> [EXERCISE] Look through the entries that follow and count the lines with the word "index". The reply is that number alone.

### THE INPUT ###

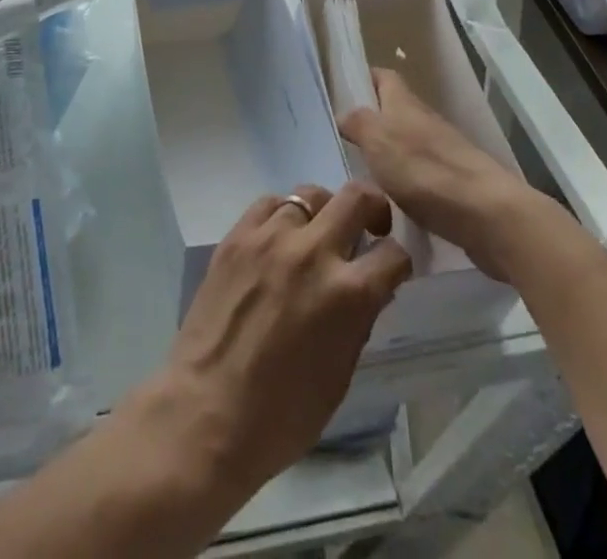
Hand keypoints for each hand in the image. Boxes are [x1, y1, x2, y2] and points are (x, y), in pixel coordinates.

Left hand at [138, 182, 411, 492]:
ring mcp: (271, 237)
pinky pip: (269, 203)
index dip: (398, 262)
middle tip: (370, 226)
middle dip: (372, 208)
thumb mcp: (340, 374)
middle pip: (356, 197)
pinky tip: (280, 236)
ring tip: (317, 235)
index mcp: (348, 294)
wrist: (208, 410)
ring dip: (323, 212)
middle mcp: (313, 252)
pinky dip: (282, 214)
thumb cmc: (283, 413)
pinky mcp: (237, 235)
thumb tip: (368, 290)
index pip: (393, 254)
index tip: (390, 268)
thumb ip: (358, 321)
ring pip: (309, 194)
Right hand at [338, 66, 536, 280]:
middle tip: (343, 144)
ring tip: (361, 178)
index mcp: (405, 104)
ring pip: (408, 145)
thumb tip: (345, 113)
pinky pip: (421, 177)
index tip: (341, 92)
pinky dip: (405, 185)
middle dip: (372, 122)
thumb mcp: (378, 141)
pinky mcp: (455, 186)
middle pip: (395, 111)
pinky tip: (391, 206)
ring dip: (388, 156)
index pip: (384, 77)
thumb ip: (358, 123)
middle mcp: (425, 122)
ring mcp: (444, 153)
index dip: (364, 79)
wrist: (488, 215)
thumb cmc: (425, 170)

###

> [SOLVED EXERCISE] 8